WHAT THE TASK REQUIRES: Rewrite the stretch from the line containing "FILESTREAM ON verwenden." through the line containing "Gibt den Standardspeicherort", putting "Partitionierungsschema" wherever "Partitionsschema" appears and changing nothing else.

DATA:

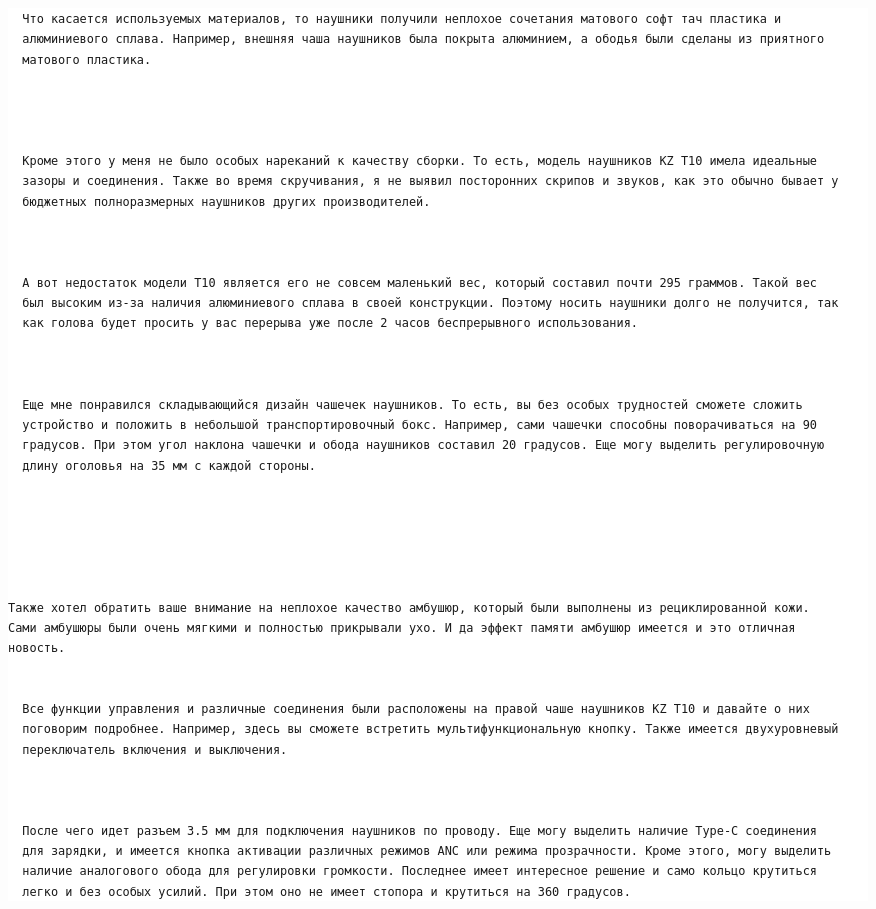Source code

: 
      Что касается используемых материалов, то наушники получили неплохое сочетания матового софт тач пластика и
      алюминиевого сплава. Например, внешняя чаша наушников была покрыта алюминием, а ободья были сделаны из приятного
      матового пластика.




      Кроме этого у меня не было особых нареканий к качеству сборки. То есть, модель наушников KZ T10 имела идеальные
      зазоры и соединения. Также во время скручивания, я не выявил посторонних скрипов и звуков, как это обычно бывает у
      бюджетных полноразмерных наушников других производителей.



      А вот недостаток модели T10 является его не совсем маленький вес, который составил почти 295 граммов. Такой вес
      был высоким из-за наличия алюминиевого сплава в своей конструкции. Поэтому носить наушники долго не получится, так
      как голова будет просить у вас перерыва уже после 2 часов беспрерывного использования.



      Еще мне понравился складывающийся дизайн чашечек наушников. То есть, вы без особых трудностей сможете сложить
      устройство и положить в небольшой транспортировочный бокс. Например, сами чашечки способны поворачиваться на 90
      градусов. При этом угол наклона чашечки и обода наушников составил 20 градусов. Еще могу выделить регулировочную
      длину оголовья на 35 мм с каждой стороны.






    Также хотел обратить ваше внимание на неплохое качество амбушюр, который были выполнены из рециклированной кожи.
    Сами амбушюры были очень мягкими и полностью прикрывали ухо. И да эффект памяти амбушюр имеется и это отличная
    новость.


      Все функции управления и различные соединения были расположены на правой чаше наушников KZ T10 и давайте о них
      поговорим подробнее. Например, здесь вы сможете встретить мультифункциональную кнопку. Также имеется двухуровневый
      переключатель включения и выключения.



      После чего идет разъем 3.5 мм для подключения наушников по проводу. Еще могу выделить наличие Type-C соединения
      для зарядки, и имеется кнопка активации различных режимов ANC или режима прозрачности. Кроме этого, могу выделить
      наличие аналогового обода для регулировки громкости. Последнее имеет интересное решение и само кольцо крутиться
      легко и без особых усилий. При этом оно не имеет стопора и крутиться на 360 градусов.
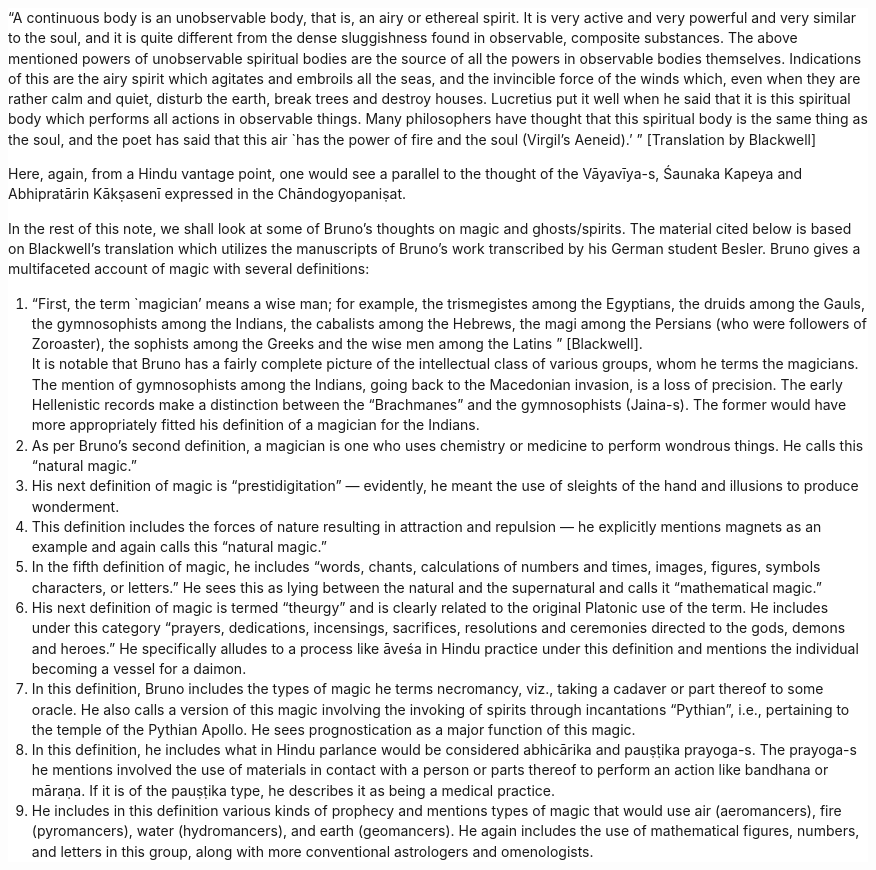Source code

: “A continuous body is an unobservable body, that is, an airy or ethereal spirit. It is very active and very powerful and very similar to the soul, and it is quite different from the dense sluggishness found in observable, composite substances. The above mentioned powers of unobservable spiritual bodies are the source of all the powers in observable bodies themselves. Indications of this are the airy spirit which agitates and embroils all the seas, and the invincible force of the winds which, even when they are rather calm and quiet, disturb the earth, break trees and destroy houses. Lucretius put it well when he said that it is this spiritual body which performs all actions in observable things. Many philosophers have thought that this spiritual body is the same thing as the soul, and the poet has said that this air \`has the power of fire and the soul (Virgil’s Aeneid).’ ” \[Translation by Blackwell\]

Here, again, from a Hindu vantage point, one would see a parallel to the thought of the Vāyavīya-s, Śaunaka Kapeya and Abhipratārin Kākṣasenī expressed in the Chāndogyopaniṣat.

In the rest of this note, we shall look at some of Bruno’s thoughts on magic and ghosts/spirits. The material cited below is based on Blackwell’s translation which utilizes the manuscripts of Bruno’s work transcribed by his German student Besler. Bruno gives a multifaceted account of magic with several definitions:  
1. “First, the term \`magician’ means a wise man; for example, the trismegistes among the Egyptians, the druids among the Gauls, the gymnosophists among the Indians, the cabalists among the Hebrews, the magi among the Persians (who were followers of Zoroaster), the sophists among the Greeks and the wise men among the Latins ” \[Blackwell\].  
It is notable that Bruno has a fairly complete picture of the intellectual class of various groups, whom he terms the magicians. The mention of gymnosophists among the Indians, going back to the Macedonian invasion, is a loss of precision. The early Hellenistic records make a distinction between the “Brachmanes” and the gymnosophists (Jaina-s). The former would have more appropriately fitted his definition of a magician for the Indians.  
2. As per Bruno’s second definition, a magician is one who uses chemistry or medicine to perform wondrous things. He calls this “natural magic.”  
3. His next definition of magic is “prestidigitation” — evidently, he meant the use of sleights of the hand and illusions to produce wonderment.  
4. This definition includes the forces of nature resulting in attraction and repulsion — he explicitly mentions magnets as an example and again calls this “natural magic.”  
5. In the fifth definition of magic, he includes “words, chants, calculations of numbers and times, images, figures, symbols characters, or letters.” He sees this as lying between the natural and the supernatural and calls it “mathematical magic.”  
6. His next definition of magic is termed “theurgy” and is clearly related to the original Platonic use of the term. He includes under this category “prayers, dedications, incensings, sacrifices, resolutions and ceremonies directed to the gods, demons and heroes.” He specifically alludes to a process like āveśa in Hindu practice under this definition and mentions the individual becoming a vessel for a daimon.  
7. In this definition, Bruno includes the types of magic he terms necromancy, viz., taking a cadaver or part thereof to some oracle. He also calls a version of this magic involving the invoking of spirits through incantations “Pythian”, i.e., pertaining to the temple of the Pythian Apollo. He sees prognostication as a major function of this magic.  
8. In this definition, he includes what in Hindu parlance would be considered abhicārika and pauṣṭika prayoga-s. The prayoga-s he mentions involved the use of materials in contact with a person or parts thereof to perform an action like bandhana or māraṇa. If it is of the pauṣṭika type, he describes it as being a medical practice.  
9. He includes in this definition various kinds of prophecy and mentions types of magic that would use air (aeromancers), fire (pyromancers), water (hydromancers), and earth (geomancers). He again includes the use of mathematical figures, numbers, and letters in this group, along with more conventional astrologers and omenologists.
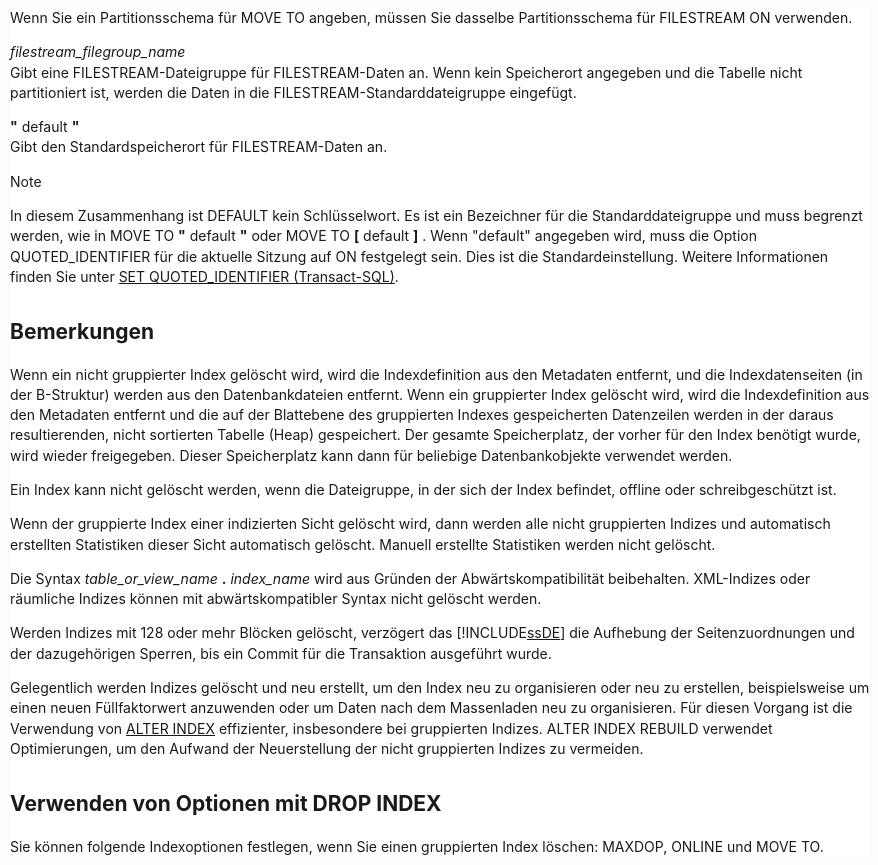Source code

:  Wenn Sie ein Partitionsschema für MOVE TO angeben, müssen Sie dasselbe Partitionsschema für FILESTREAM ON verwenden.  
  
 *filestream_filegroup_name*  
 Gibt eine FILESTREAM-Dateigruppe für FILESTREAM-Daten an. Wenn kein Speicherort angegeben und die Tabelle nicht partitioniert ist, werden die Daten in die FILESTREAM-Standarddateigruppe eingefügt.  
  
 **"** default **"**  
 Gibt den Standardspeicherort für FILESTREAM-Daten an.  
  
> [!NOTE]
>  In diesem Zusammenhang ist DEFAULT kein Schlüsselwort. Es ist ein Bezeichner für die Standarddateigruppe und muss begrenzt werden, wie in MOVE TO **"** default **"** oder MOVE TO **[** default **]** . Wenn "default" angegeben wird, muss die Option QUOTED_IDENTIFIER für die aktuelle Sitzung auf ON festgelegt sein. Dies ist die Standardeinstellung. Weitere Informationen finden Sie unter [SET QUOTED_IDENTIFIER &#40;Transact-SQL&#41;](../../t-sql/statements/set-quoted-identifier-transact-sql.md).  
  
## <a name="remarks"></a>Bemerkungen  
 Wenn ein nicht gruppierter Index gelöscht wird, wird die Indexdefinition aus den Metadaten entfernt, und die Indexdatenseiten (in der B-Struktur) werden aus den Datenbankdateien entfernt. Wenn ein gruppierter Index gelöscht wird, wird die Indexdefinition aus den Metadaten entfernt und die auf der Blattebene des gruppierten Indexes gespeicherten Datenzeilen werden in der daraus resultierenden, nicht sortierten Tabelle (Heap) gespeichert. Der gesamte Speicherplatz, der vorher für den Index benötigt wurde, wird wieder freigegeben. Dieser Speicherplatz kann dann für beliebige Datenbankobjekte verwendet werden.  
  
 Ein Index kann nicht gelöscht werden, wenn die Dateigruppe, in der sich der Index befindet, offline oder schreibgeschützt ist.  
  
 Wenn der gruppierte Index einer indizierten Sicht gelöscht wird, dann werden alle nicht gruppierten Indizes und automatisch erstellten Statistiken dieser Sicht automatisch gelöscht. Manuell erstellte Statistiken werden nicht gelöscht.  
  
 Die Syntax _table\_or\_view\_name_ **.** _index\_name_ wird aus Gründen der Abwärtskompatibilität beibehalten. XML-Indizes oder räumliche Indizes können mit abwärtskompatibler Syntax nicht gelöscht werden.  
  
 Werden Indizes mit 128 oder mehr Blöcken gelöscht, verzögert das [!INCLUDE[ssDE](../../includes/ssde-md.md)] die Aufhebung der Seitenzuordnungen und der dazugehörigen Sperren, bis ein Commit für die Transaktion ausgeführt wurde.  
  
 Gelegentlich werden Indizes gelöscht und neu erstellt, um den Index neu zu organisieren oder neu zu erstellen, beispielsweise um einen neuen Füllfaktorwert anzuwenden oder um Daten nach dem Massenladen neu zu organisieren. Für diesen Vorgang ist die Verwendung von [ALTER INDEX](../../t-sql/statements/alter-index-transact-sql.md) effizienter, insbesondere bei gruppierten Indizes. ALTER INDEX REBUILD verwendet Optimierungen, um den Aufwand der Neuerstellung der nicht gruppierten Indizes zu vermeiden.  
  
## <a name="using-options-with-drop-index"></a>Verwenden von Optionen mit DROP INDEX  
 Sie können folgende Indexoptionen festlegen, wenn Sie einen gruppierten Index löschen: MAXDOP, ONLINE und MOVE TO.  
  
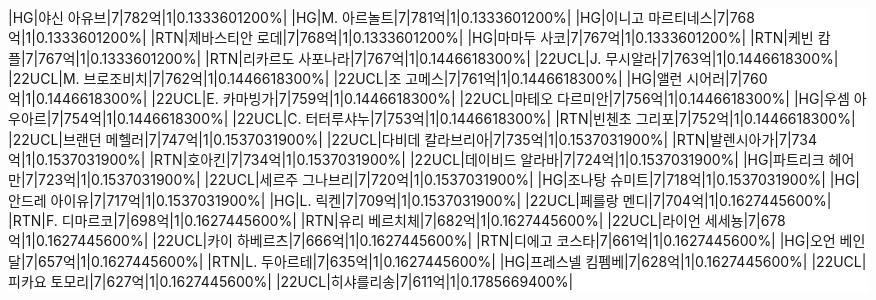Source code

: |HG|야신 아유브|7|782억|1|0.1333601200%|
|HG|M. 아르놀트|7|781억|1|0.1333601200%|
|HG|이니고 마르티네스|7|768억|1|0.1333601200%|
|RTN|제바스티안 로데|7|768억|1|0.1333601200%|
|HG|마마두 사코|7|767억|1|0.1333601200%|
|RTN|케빈 캄플|7|767억|1|0.1333601200%|
|RTN|리카르도 사포나라|7|767억|1|0.1446618300%|
|22UCL|J. 무시알라|7|763억|1|0.1446618300%|
|22UCL|M. 브로조비치|7|762억|1|0.1446618300%|
|22UCL|조 고메스|7|761억|1|0.1446618300%|
|HG|앨런 시어러|7|760억|1|0.1446618300%|
|22UCL|E. 카마빙가|7|759억|1|0.1446618300%|
|22UCL|마테오 다르미안|7|756억|1|0.1446618300%|
|HG|우셈 아우아르|7|754억|1|0.1446618300%|
|22UCL|C. 터터루샤누|7|753억|1|0.1446618300%|
|RTN|빈첸초 그리포|7|752억|1|0.1446618300%|
|22UCL|브랜던 메헬러|7|747억|1|0.1537031900%|
|22UCL|다비데 칼라브리아|7|735억|1|0.1537031900%|
|RTN|발렌시아가|7|734억|1|0.1537031900%|
|RTN|호아킨|7|734억|1|0.1537031900%|
|22UCL|데이비드 알라바|7|724억|1|0.1537031900%|
|HG|파트리크 헤어만|7|723억|1|0.1537031900%|
|22UCL|세르주 그나브리|7|720억|1|0.1537031900%|
|HG|조나탕 슈미트|7|718억|1|0.1537031900%|
|HG|안드레 아이유|7|717억|1|0.1537031900%|
|HG|L. 릭켄|7|709억|1|0.1537031900%|
|22UCL|페를랑 멘디|7|704억|1|0.1627445600%|
|RTN|F. 디마르코|7|698억|1|0.1627445600%|
|RTN|유리 베르치체|7|682억|1|0.1627445600%|
|22UCL|라이언 세세뇽|7|678억|1|0.1627445600%|
|22UCL|카이 하베르츠|7|666억|1|0.1627445600%|
|RTN|디에고 코스타|7|661억|1|0.1627445600%|
|HG|오언 베인달|7|657억|1|0.1627445600%|
|RTN|L. 두아르테|7|635억|1|0.1627445600%|
|HG|프레스넬 킴펨베|7|628억|1|0.1627445600%|
|22UCL|피카요 토모리|7|627억|1|0.1627445600%|
|22UCL|히샤를리송|7|611억|1|0.1785669400%|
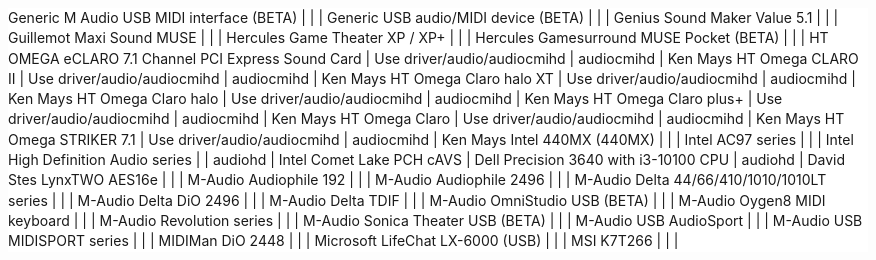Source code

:  Generic M Audio USB MIDI interface (BETA)            |                                                   |         |
 Generic USB audio/MIDI device (BETA)                 |                                                   |         |
 Genius Sound Maker Value 5.1                         |                                                   |         |
 Guillemot Maxi Sound MUSE                            |                                                   |         |
 Hercules Game Theater XP / XP+                       |                                                   |         |
 Hercules Gamesurround MUSE Pocket (BETA)             |                                                   |         |
 HT OMEGA eCLARO 7.1 Channel PCI Express Sound Card   | Use driver/audio/audiocmihd                       | audiocmihd | Ken Mays
 HT Omega CLARO II                                    | Use driver/audio/audiocmihd                       | audiocmihd | Ken Mays
 HT Omega Claro halo XT                               | Use driver/audio/audiocmihd                       | audiocmihd | Ken Mays
 HT Omega Claro halo                                  | Use driver/audio/audiocmihd                       | audiocmihd | Ken Mays
 HT Omega Claro plus+                                 | Use driver/audio/audiocmihd                       | audiocmihd | Ken Mays
 HT Omega Claro                                       | Use driver/audio/audiocmihd                       | audiocmihd | Ken Mays
 HT Omega STRIKER 7.1                                 | Use driver/audio/audiocmihd                       | audiocmihd | Ken Mays
 Intel 440MX (440MX)                                  |                                                   |         |
 Intel AC97 series                                    |                                                   |         |
 Intel High Definition Audio series                   |                                                   | audiohd |
 Intel Comet Lake PCH cAVS                            | Dell Precision 3640 with i3-10100 CPU             | audiohd | David Stes
 LynxTWO AES16e                                       |                                                   |         |
 M-Audio Audiophile 192                               |                                                   |         |
 M-Audio Audiophile 2496                              |                                                   |         |
 M-Audio Delta 44/66/410/1010/1010LT series           |                                                   |         |
 M-Audio Delta DiO 2496                               |                                                   |         |
 M-Audio Delta TDIF                                   |                                                   |         |
 M-Audio OmniStudio USB (BETA)                        |                                                   |         |
 M-Audio Oygen8 MIDI keyboard                         |                                                   |         |
 M-Audio Revolution series                            |                                                   |         |
 M-Audio Sonica Theater USB (BETA)                    |                                                   |         |
 M-Audio USB AudioSport                               |                                                   |         |
 M-Audio USB MIDISPORT series                         |                                                   |         |
 MIDIMan DiO 2448                                     |                                                   |         |
 Microsoft LifeChat LX-6000 (USB)                     |                                                   |         |
 MSI K7T266                                           |                                                   |         |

SOLUTION FOR THIS PROBLEM:
:  Wenn Sie ein Partitionierungsschema für MOVE TO angeben, müssen Sie dasselbe Partitionierungsschema für FILESTREAM ON verwenden.  
  
 *filestream_filegroup_name*  
 Gibt eine FILESTREAM-Dateigruppe für FILESTREAM-Daten an. Wenn kein Speicherort angegeben und die Tabelle nicht partitioniert ist, werden die Daten in die FILESTREAM-Standarddateigruppe eingefügt.  
  
 **"** default **"**  
 Gibt den Standardspeicherort für FILESTREAM-Daten an.  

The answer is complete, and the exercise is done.